К случаю Ольги это даже не имело отношения, разве что к самому началу встречи в лифте. Потому что потом у них как-то очень быстро все закрутилось на другом уровне.
Кулибин жил с сестрой и матерью в Тарасовке, на дорогу тратил два часа в один конец, он страстно мечтал переехать в Москву, и, если говорить честно, не было это чем-то неразрешимым. Мужчина он был вполне приличный и по природе, и по социальному положению, у него были спорадические женщины, а почему бы им не быть? Некоторые из них хватались за него обеими руками в расчете на серьезное продолжение, но у Кулибина до сих пор что-то там не срабатывало в ответ. Если говорить старорежимными словами, которые уже сейчас практически сошли на нет, Кулибин был человек с понятиями и запросами. На них, как мы узнаем впоследствии, он и подорвался, как сапер на мине. Кулибин страстно хотел в Москву посредством женитьбы, но ему – идеалисту хренову – еще нужно было эту женщину захотеть как телом, так и душой. Такое многоканальное у него получалось желание.
Сапоги Ольга не купила, они ей оказались велики даже на шерстяной носок, но разговор завязался и как-то естественно перекинулся из торгового плана в область тонких вибраций. Тогда недавно умер Шукшин и все говорили: «Шукшин, Шукшин», все интеллигентные люди как бы сплотились в горе, что вообще у русских получается куда лучше, чем сплочение в радости. Ольга и Кулибин тоже сцепились на этой теме, что называется, отвели душу в жалости, и им стало хорошо.
Кулибин был приглашен домой и познакомлен с мамой. Его совершенно не смутило спущенное до полу одеяло на маминой софе по имени «Ладья», он даже скумекал тайну этого трюка по сокрытию «утки». «Скажите, пожалуйста, какие важности!» – подумал Кулибин. Он был нормально хороший мужчина, он понимал, что такое лежачая болезнь и все проистекающие от нее обстоятельства.

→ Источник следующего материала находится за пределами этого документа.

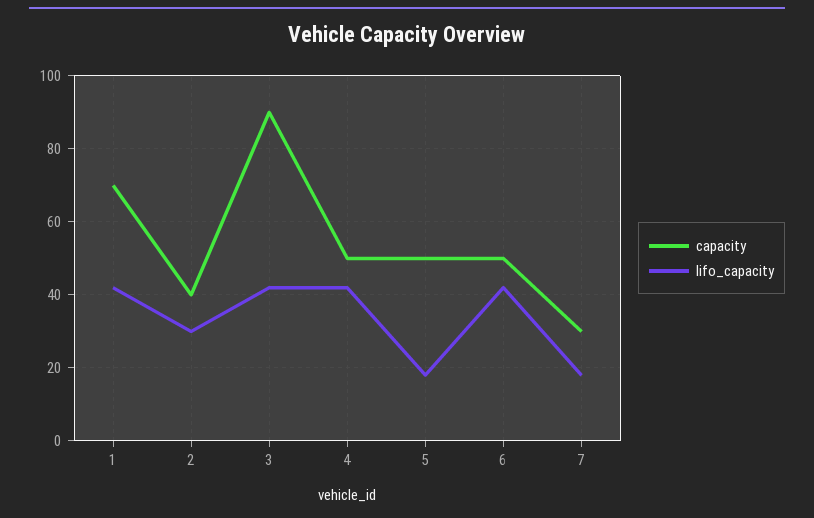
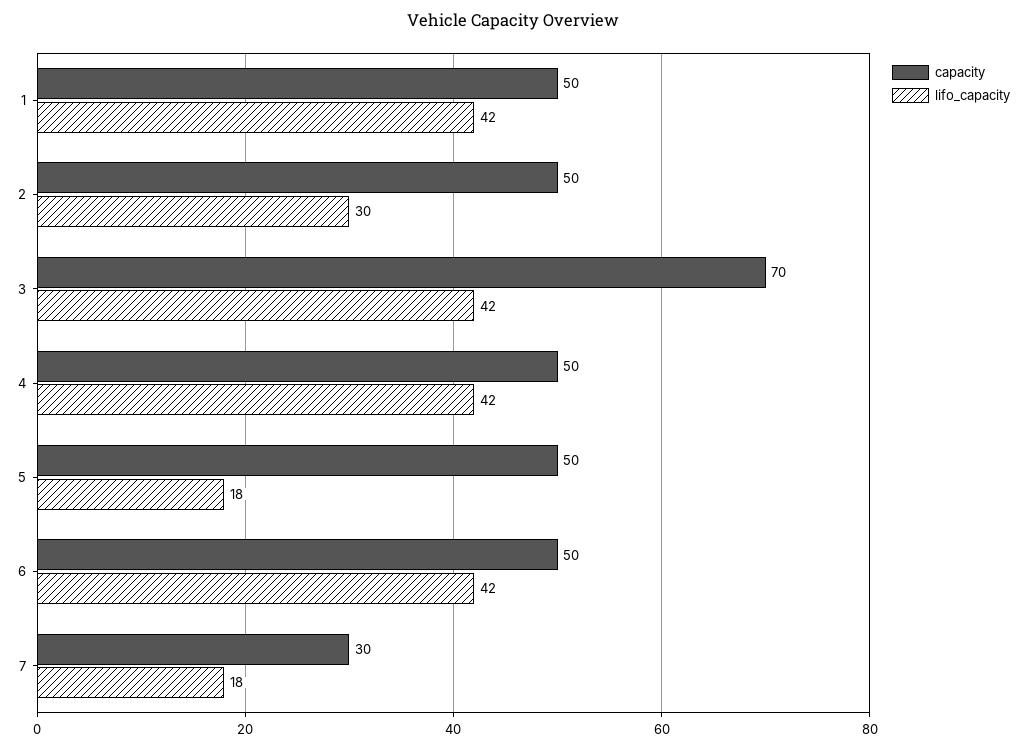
  {
    "capacity": {
-     "1": 70,
+     "1": 50,
-     "2": 40,
+     "2": 50,
-     "3": 90,
+     "3": 70,
      "4": 50,
      "5": 50,
      "6": 50,
      "7": 30
    },
    "lifo_capacity": {
      "1": 42,
      "2": 30,
      "3": 42,
      "4": 42,
      "5": 18,
      "6": 42,
      "7": 18
    }
  }

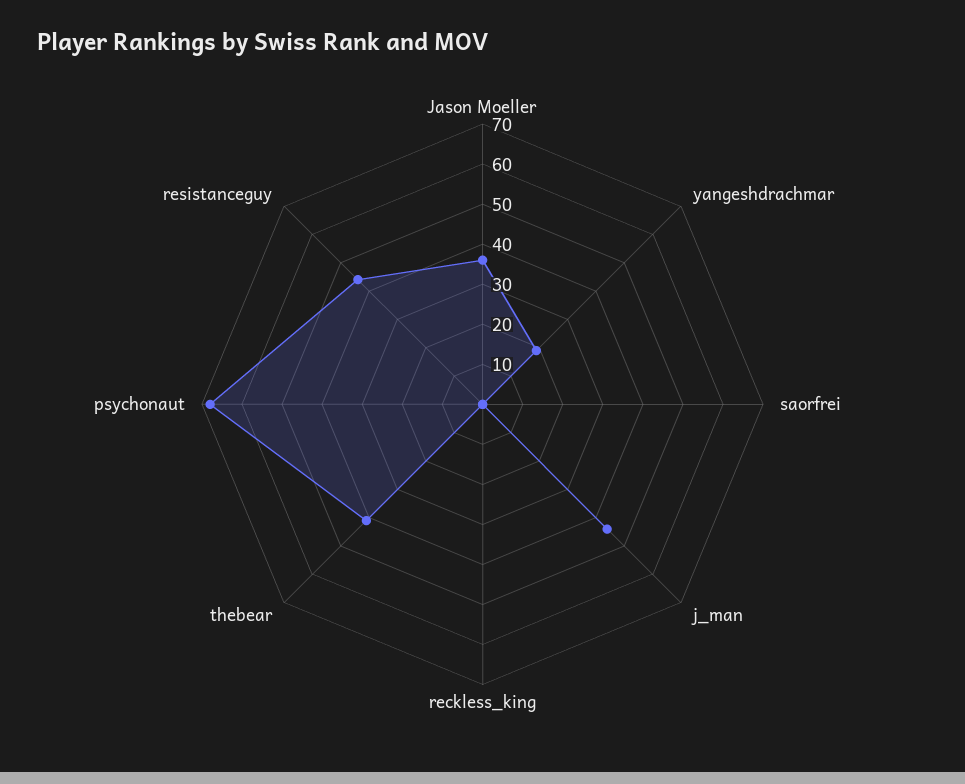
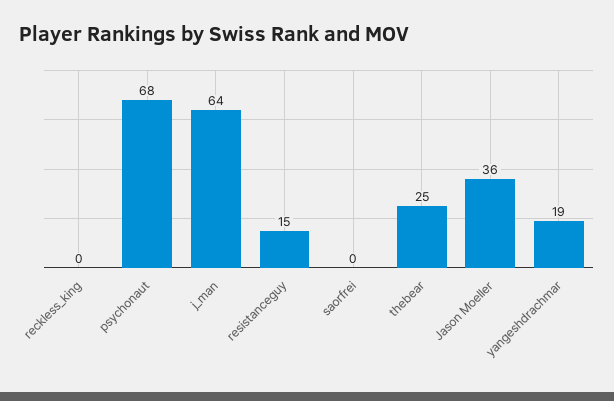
  {
    "Jason Moeller": 36,
    "yangeshdrachmar": 19,
    "saorfrei": 0,
-   "j_man": 45,
+   "j_man": 64,
    "reckless_king": 0,
-   "thebear": 40,
+   "thebear": 25,
    "psychonaut": 68,
-   "resistanceguy": 45
+   "resistanceguy": 15
  }

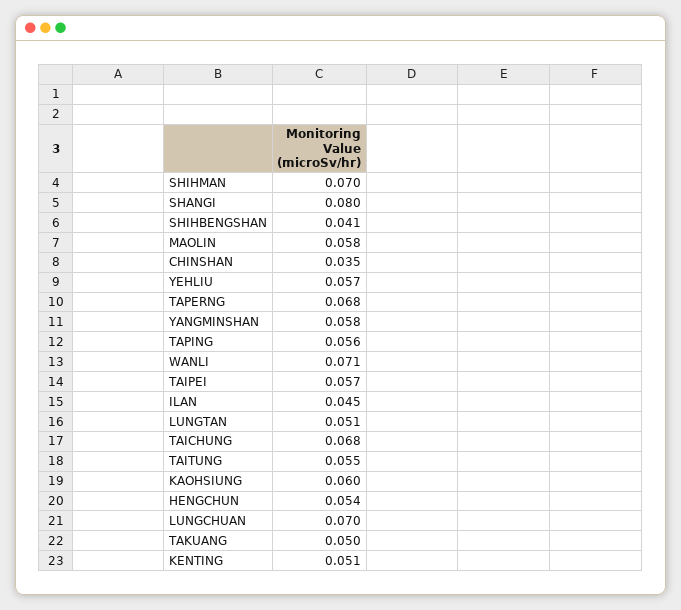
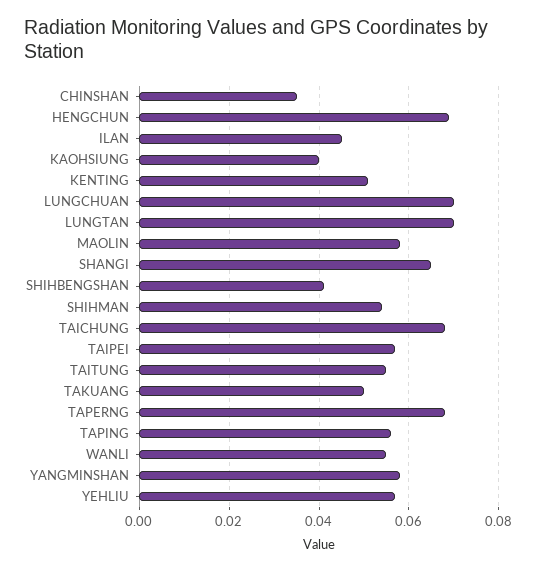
  {
-   "SHIHMAN": 0.07,
+   "SHIHMAN": 0.055,
-   "SHANGI": 0.08,
+   "SHANGI": 0.065,
    "SHIHBENGSHAN": 0.041,
    "MAOLIN": 0.058,
    "CHINSHAN": 0.035,
    "YEHLIU": 0.057,
    "TAPERNG": 0.068,
    "YANGMINSHAN": 0.058,
    "TAPING": 0.056,
-   "WANLI": 0.071,
+   "WANLI": 0.055,
    "TAIPEI": 0.057,
    "ILAN": 0.045,
-   "LUNGTAN": 0.051,
+   "LUNGTAN": 0.07,
    "TAICHUNG": 0.068,
    "TAITUNG": 0.055,
-   "KAOHSIUNG": 0.06,
+   "KAOHSIUNG": 0.04,
-   "HENGCHUN": 0.054,
+   "HENGCHUN": 0.07,
    "LUNGCHUAN": 0.07,
    "TAKUANG": 0.05,
    "KENTING": 0.051
  }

Он проникся сочувствием к Ольге и оценил качество ее моральных принципов. Когда у них пошли объятия-поцелуи, а дело это, как правило, вечернее, у него пару раз случались накладки в виде опоздания на электричку, но он не использовал это в целях давления на Ольгу. Отношения развивались медленно и красиво, можно сказать, на чистой, дистиллированной воде.
Так что замужество Ольги было вполне по любви и уважению. Кулибин оказался хорошей партией, а то, что он в результате переехал в Москву и перестал мерзнуть в неотапливаемых вагонах, так это уже просто приложение – добавка к весьма и весьма удачному браку. Хотя само словосочетание нелепо.
Со временем выяснилось, что Кулибин – человек хозяйственный: в доме перестало капать, дуть и искрить. Они теперь ездили на работу вместе. Ольга висла на его руке, ей было приятно, что есть на ком и не надо сжиматься в собственном одиночестве. Кулибин посверкивал своим предварительным зубом, вполне ощущая себя силой защиты и надежды. Начало конца не имело ни вкуса, ни запаха, ни вида. Когда потом, через годы, Ольга – в «чисто исследовательских целях», скажет она, – будет искать причину, то так ничего и не найдет, потеряв клубочек, по которому шла.
– Грубо говоря, – засмеется она, аккуратно облизывая край рюмки с шерри, – грубо говоря, моя дорогая, я уперлась мордой в утюги и кипятильники. Кстати… Ты знаешь, как пахнет Польша?